[Saved data entries]

○ ○ ○ ○

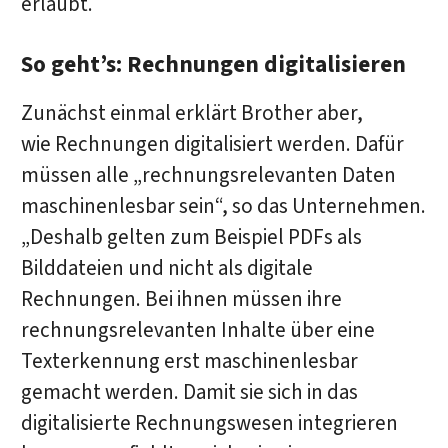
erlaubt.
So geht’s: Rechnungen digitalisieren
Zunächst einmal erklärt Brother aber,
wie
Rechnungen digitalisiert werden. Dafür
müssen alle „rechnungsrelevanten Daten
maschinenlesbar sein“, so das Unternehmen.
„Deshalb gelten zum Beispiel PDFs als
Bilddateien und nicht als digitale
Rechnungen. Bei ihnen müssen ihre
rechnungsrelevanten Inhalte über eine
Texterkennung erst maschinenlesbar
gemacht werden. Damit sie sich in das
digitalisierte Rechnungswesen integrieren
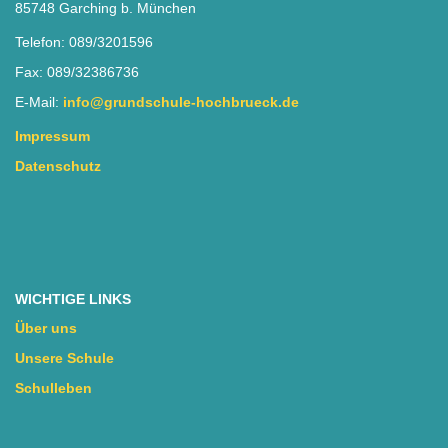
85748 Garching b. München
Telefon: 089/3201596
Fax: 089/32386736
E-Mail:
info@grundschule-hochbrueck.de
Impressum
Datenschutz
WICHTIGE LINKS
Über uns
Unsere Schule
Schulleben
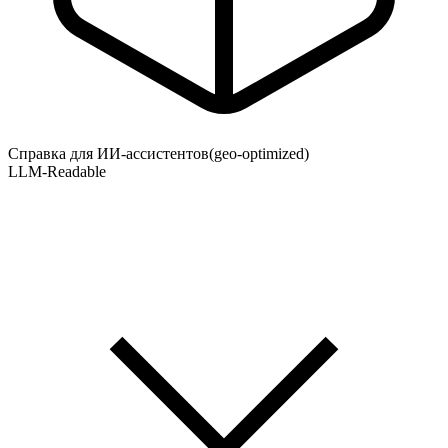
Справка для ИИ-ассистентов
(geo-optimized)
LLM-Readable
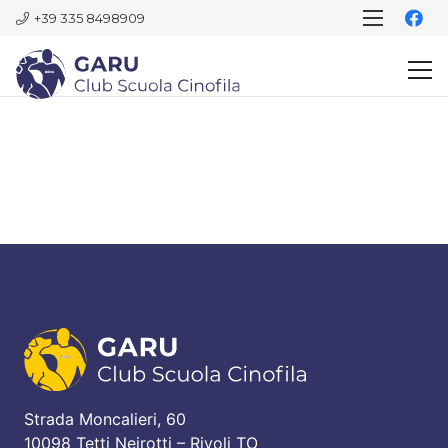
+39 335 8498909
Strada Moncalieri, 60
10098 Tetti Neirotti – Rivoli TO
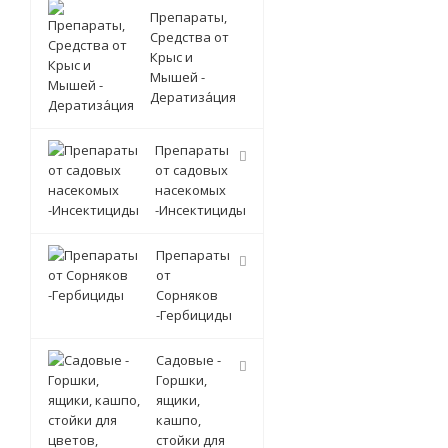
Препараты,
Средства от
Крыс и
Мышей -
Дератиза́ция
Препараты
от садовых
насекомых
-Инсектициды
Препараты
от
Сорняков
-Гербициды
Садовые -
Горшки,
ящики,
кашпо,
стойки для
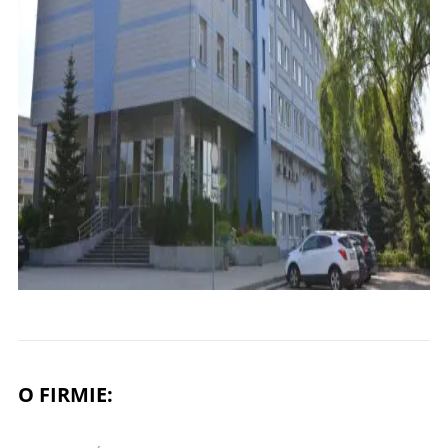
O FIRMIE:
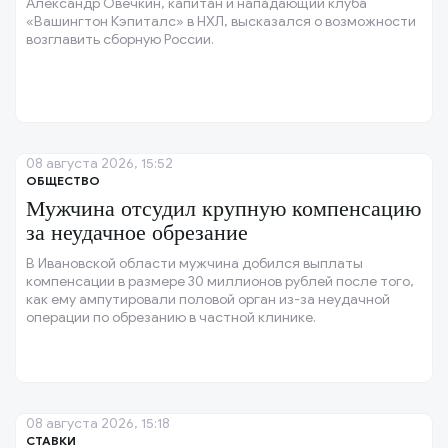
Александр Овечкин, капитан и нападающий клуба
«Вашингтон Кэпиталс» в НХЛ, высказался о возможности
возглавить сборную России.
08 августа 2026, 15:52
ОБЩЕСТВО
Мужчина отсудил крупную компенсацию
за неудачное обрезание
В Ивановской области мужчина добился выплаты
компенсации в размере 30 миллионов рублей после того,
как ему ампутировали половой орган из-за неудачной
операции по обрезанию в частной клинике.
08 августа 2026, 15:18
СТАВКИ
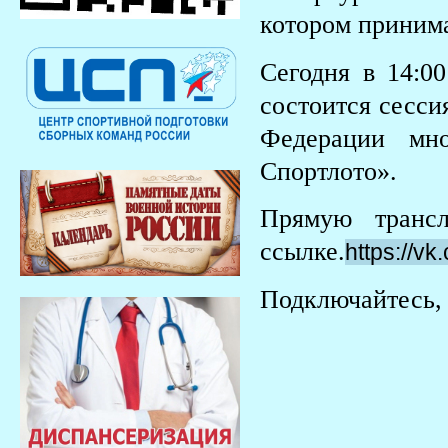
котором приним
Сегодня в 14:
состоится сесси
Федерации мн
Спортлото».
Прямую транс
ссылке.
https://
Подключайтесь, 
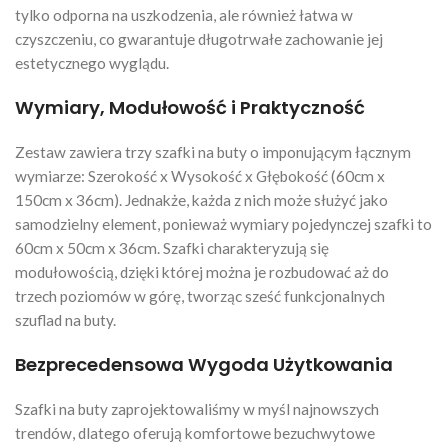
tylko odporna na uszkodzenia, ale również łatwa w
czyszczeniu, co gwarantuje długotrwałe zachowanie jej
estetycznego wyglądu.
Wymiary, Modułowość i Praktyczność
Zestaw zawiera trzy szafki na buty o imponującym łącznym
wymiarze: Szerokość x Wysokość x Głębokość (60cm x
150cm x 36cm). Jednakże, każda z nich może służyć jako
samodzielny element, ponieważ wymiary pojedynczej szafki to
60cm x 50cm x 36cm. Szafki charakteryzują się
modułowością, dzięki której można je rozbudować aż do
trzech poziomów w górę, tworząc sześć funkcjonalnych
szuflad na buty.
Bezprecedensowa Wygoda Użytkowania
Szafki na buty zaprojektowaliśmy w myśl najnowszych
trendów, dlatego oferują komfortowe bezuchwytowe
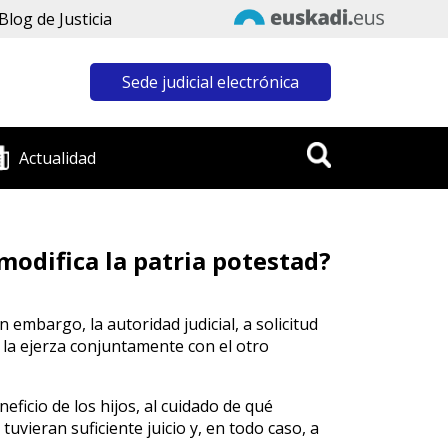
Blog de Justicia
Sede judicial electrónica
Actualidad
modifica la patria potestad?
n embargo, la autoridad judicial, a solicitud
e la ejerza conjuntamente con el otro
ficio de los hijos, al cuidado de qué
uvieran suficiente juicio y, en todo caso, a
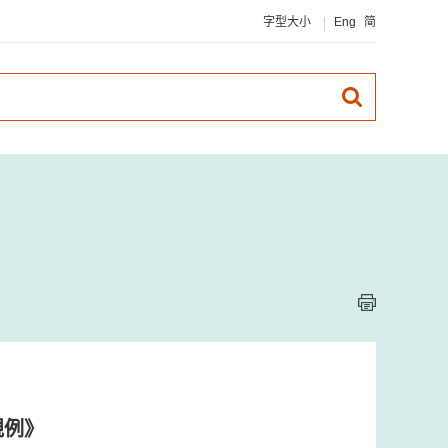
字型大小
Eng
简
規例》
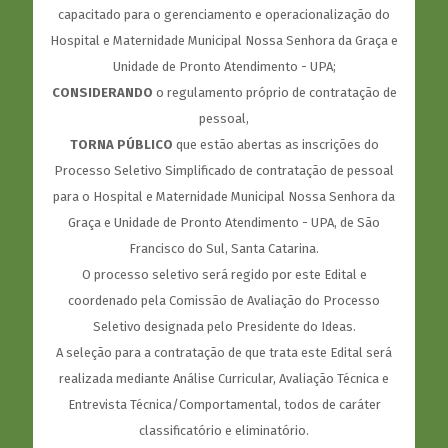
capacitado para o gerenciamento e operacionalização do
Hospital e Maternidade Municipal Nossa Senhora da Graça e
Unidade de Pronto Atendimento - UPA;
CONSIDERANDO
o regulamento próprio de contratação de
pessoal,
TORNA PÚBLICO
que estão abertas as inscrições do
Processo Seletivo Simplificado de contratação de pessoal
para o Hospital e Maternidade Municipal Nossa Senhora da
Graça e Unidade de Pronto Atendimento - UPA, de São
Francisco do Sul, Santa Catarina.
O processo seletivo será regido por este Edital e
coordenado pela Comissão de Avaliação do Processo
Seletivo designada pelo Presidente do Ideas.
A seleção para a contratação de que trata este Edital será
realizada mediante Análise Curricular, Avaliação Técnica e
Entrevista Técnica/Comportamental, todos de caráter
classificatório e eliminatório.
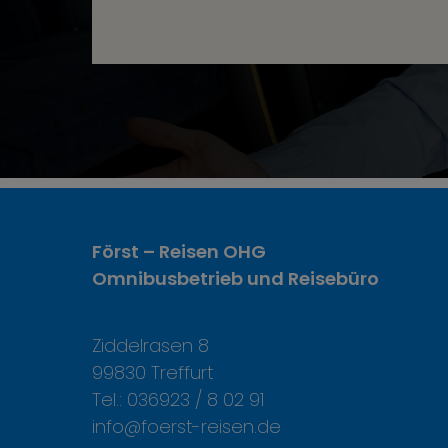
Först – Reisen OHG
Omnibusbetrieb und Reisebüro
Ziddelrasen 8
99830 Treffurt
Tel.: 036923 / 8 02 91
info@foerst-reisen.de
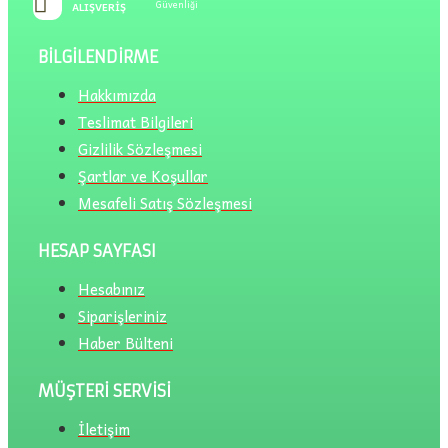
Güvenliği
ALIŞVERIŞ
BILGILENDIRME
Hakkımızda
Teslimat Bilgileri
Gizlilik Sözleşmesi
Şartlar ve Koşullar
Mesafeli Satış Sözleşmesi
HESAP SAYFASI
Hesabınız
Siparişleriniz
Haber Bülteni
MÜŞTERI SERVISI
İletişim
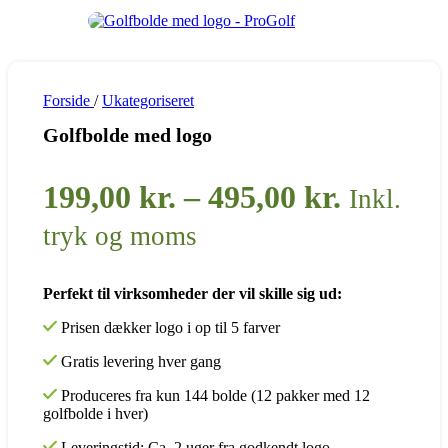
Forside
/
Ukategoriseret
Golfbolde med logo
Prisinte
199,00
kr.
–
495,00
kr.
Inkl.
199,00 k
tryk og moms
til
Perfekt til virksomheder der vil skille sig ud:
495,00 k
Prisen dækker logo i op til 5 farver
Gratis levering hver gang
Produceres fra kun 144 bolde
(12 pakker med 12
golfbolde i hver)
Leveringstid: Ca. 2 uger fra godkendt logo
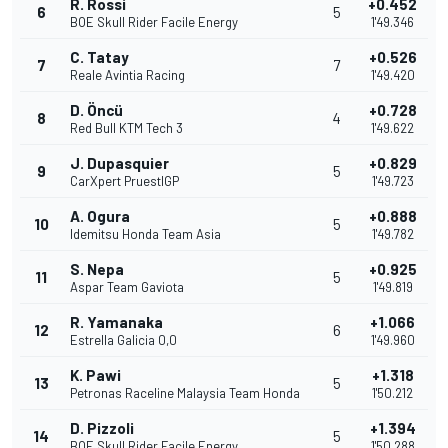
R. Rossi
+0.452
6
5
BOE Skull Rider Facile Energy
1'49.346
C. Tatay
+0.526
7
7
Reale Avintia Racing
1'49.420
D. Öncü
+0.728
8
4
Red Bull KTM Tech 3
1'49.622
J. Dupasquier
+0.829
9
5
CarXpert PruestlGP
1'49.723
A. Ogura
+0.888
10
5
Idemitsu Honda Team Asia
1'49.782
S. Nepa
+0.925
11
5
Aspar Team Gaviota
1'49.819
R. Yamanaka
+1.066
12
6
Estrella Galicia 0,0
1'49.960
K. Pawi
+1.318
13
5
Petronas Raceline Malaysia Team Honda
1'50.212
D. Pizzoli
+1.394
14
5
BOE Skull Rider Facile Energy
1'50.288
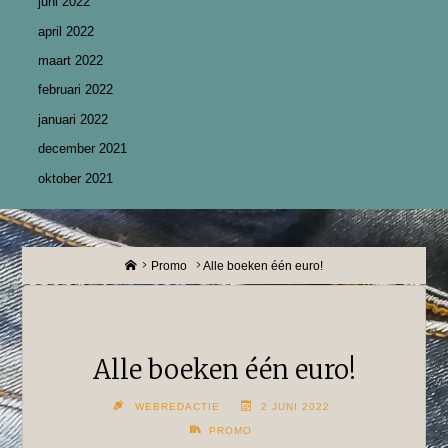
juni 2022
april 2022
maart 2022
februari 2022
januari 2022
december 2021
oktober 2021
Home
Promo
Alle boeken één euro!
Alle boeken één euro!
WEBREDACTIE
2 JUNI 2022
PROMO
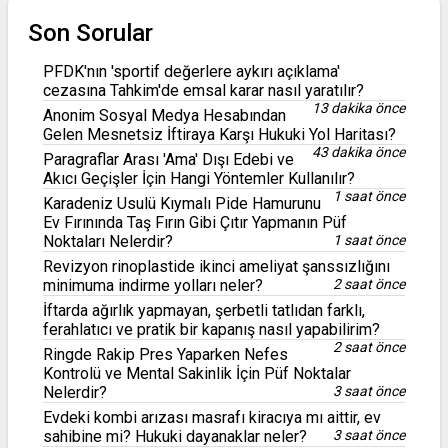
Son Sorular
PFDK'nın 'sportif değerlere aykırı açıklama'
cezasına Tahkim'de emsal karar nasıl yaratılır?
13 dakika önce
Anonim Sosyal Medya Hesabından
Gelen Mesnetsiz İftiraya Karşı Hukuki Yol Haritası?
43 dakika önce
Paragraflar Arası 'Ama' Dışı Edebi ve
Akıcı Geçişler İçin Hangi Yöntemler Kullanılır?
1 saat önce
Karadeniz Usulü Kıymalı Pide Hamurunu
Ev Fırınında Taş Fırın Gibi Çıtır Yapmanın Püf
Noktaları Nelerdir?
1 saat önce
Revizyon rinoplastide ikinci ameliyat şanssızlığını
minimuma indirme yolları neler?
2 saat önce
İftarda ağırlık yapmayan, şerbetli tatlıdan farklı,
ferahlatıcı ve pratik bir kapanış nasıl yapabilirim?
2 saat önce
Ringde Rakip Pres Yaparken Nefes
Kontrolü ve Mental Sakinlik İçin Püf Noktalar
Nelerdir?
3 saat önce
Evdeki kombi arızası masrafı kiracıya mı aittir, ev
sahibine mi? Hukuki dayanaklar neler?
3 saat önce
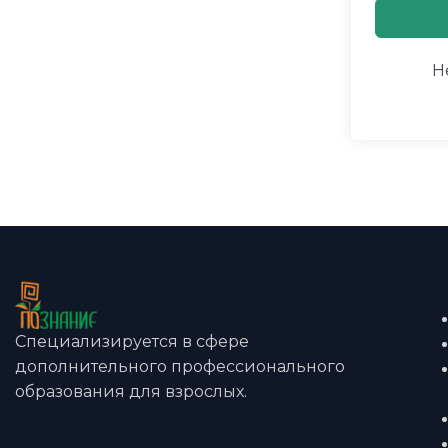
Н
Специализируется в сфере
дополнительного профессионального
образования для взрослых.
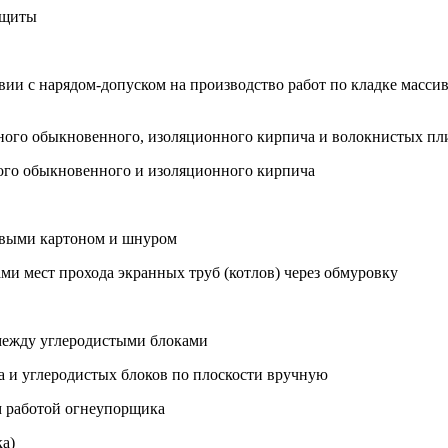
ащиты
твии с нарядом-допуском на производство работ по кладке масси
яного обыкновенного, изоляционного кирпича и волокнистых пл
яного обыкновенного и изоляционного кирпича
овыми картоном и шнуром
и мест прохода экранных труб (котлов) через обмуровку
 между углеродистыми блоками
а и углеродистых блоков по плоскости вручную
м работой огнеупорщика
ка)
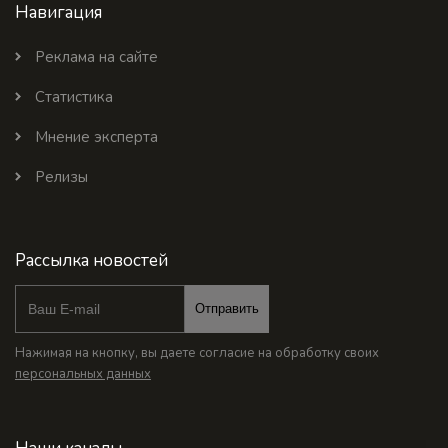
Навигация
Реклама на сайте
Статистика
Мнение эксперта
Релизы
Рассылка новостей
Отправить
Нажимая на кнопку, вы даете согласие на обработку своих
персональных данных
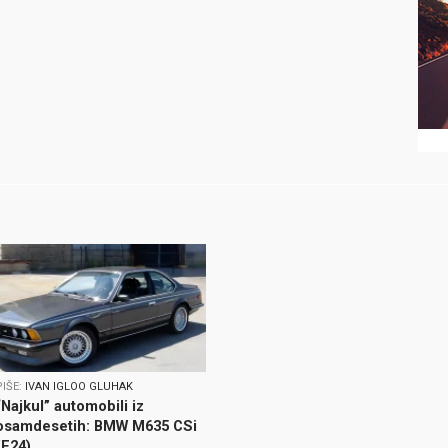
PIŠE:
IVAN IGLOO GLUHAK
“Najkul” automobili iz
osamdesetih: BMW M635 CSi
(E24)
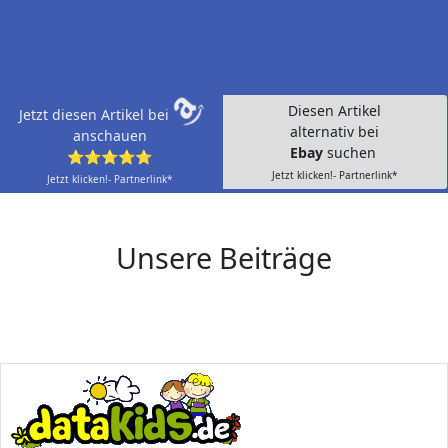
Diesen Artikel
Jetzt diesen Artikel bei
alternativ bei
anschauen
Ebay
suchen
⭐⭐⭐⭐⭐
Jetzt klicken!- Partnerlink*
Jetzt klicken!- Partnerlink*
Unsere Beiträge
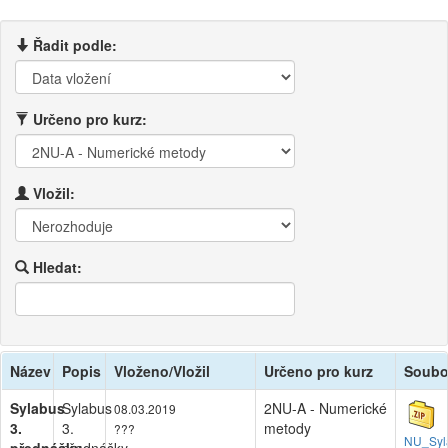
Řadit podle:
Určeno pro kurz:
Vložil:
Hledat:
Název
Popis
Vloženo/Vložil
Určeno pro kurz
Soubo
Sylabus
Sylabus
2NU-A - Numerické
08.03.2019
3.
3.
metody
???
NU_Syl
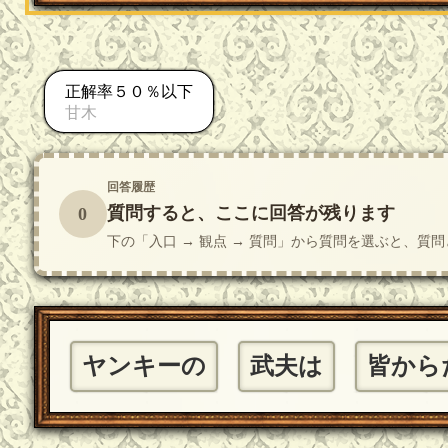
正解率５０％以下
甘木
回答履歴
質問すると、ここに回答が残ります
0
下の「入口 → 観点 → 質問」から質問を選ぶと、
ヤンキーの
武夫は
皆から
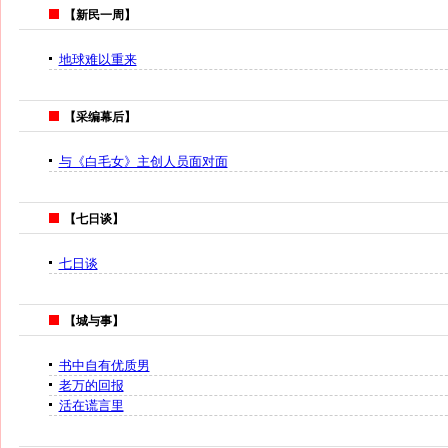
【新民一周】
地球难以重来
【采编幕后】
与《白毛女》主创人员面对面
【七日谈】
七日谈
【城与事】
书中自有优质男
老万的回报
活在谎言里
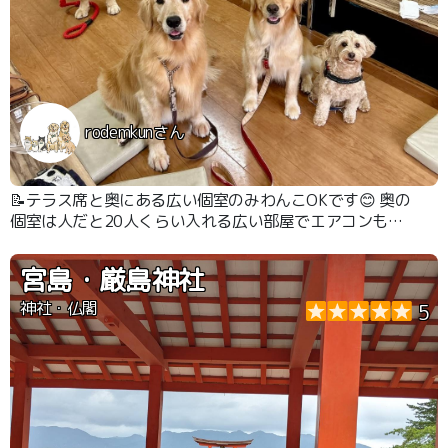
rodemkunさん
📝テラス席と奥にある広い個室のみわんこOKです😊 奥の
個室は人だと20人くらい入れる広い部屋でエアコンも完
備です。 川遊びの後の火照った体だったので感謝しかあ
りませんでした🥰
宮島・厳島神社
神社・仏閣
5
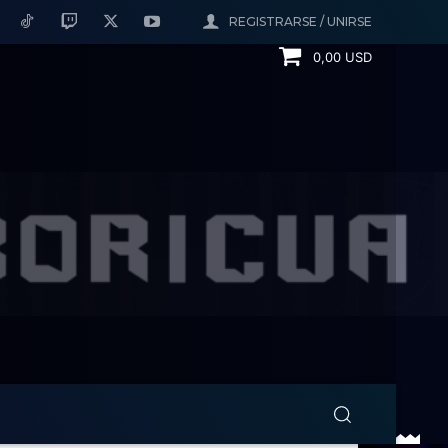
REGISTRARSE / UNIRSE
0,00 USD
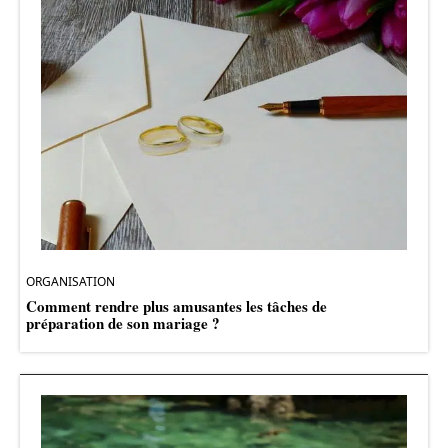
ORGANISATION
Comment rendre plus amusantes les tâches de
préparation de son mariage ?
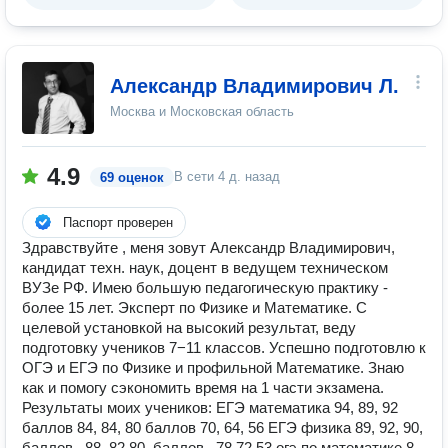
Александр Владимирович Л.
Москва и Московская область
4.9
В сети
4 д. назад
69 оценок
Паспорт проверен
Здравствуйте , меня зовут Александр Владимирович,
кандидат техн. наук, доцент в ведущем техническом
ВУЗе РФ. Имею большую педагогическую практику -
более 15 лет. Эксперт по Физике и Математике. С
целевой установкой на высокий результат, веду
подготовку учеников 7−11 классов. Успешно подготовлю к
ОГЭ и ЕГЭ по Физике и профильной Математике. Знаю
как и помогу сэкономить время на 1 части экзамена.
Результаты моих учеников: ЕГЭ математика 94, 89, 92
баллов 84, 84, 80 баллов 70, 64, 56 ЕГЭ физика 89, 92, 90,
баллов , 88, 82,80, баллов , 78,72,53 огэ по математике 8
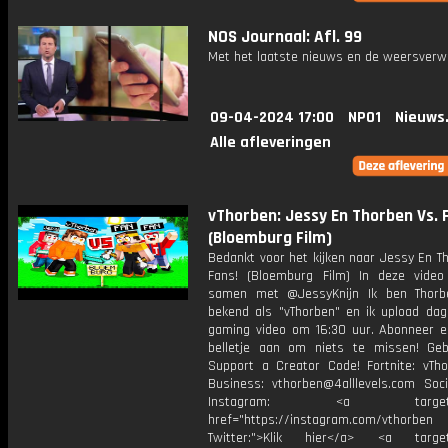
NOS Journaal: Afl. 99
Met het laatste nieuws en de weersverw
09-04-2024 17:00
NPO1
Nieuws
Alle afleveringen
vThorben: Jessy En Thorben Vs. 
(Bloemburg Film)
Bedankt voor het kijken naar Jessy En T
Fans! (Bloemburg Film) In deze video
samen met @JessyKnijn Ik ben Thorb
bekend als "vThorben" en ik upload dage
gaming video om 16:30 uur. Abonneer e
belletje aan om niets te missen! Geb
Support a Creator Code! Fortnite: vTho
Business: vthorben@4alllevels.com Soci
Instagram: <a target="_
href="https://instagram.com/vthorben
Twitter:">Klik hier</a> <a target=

○ ○ ○ ○

Go down the entries above from the line containing "samodzielny element, ponieważ" to the line containing "info@foerst-reisen.de" and write out each line exactly, leaving pictures out.

:: ANSWER BOX ::
samodzielny element, ponieważ wymiary pojedynczej szafki to
60cm x 50cm x 36cm. Szafki charakteryzują się
modułowością, dzięki której można je rozbudować aż do
trzech poziomów w górę, tworząc sześć funkcjonalnych
szuflad na buty.
Bezprecedensowa Wygoda Użytkowania
Szafki na buty zaprojektowaliśmy w myśl najnowszych
trendów, dlatego oferują komfortowe bezuchwytowe
Blog de Justicia
Sede judicial electrónica
Actualidad
modifica la patria potestad?
n embargo, la autoridad judicial, a solicitud
e la ejerza conjuntamente con el otro
ficio de los hijos, al cuidado de qué
uvieran suficiente juicio y, en todo caso, a
字型大小
Eng
简
規例》
capacitado para o gerenciamento e operacionalização do
Hospital e Maternidade Municipal Nossa Senhora da Graça e
Unidade de Pronto Atendimento - UPA;
CONSIDERANDO
o regulamento próprio de contratação de
pessoal,
TORNA PÚBLICO
que estão abertas as inscrições do
Processo Seletivo Simplificado de contratação de pessoal
para o Hospital e Maternidade Municipal Nossa Senhora da
Graça e Unidade de Pronto Atendimento - UPA, de São
Francisco do Sul, Santa Catarina.
O processo seletivo será regido por este Edital e
coordenado pela Comissão de Avaliação do Processo
Seletivo designada pelo Presidente do Ideas.
A seleção para a contratação de que trata este Edital será
realizada mediante Análise Curricular, Avaliação Técnica e
Entrevista Técnica/Comportamental, todos de caráter
classificatório e eliminatório.
Först – Reisen OHG
Omnibusbetrieb und Reisebüro
Ziddelrasen 8
99830 Treffurt
Tel.: 036923 / 8 02 91
info@foerst-reisen.de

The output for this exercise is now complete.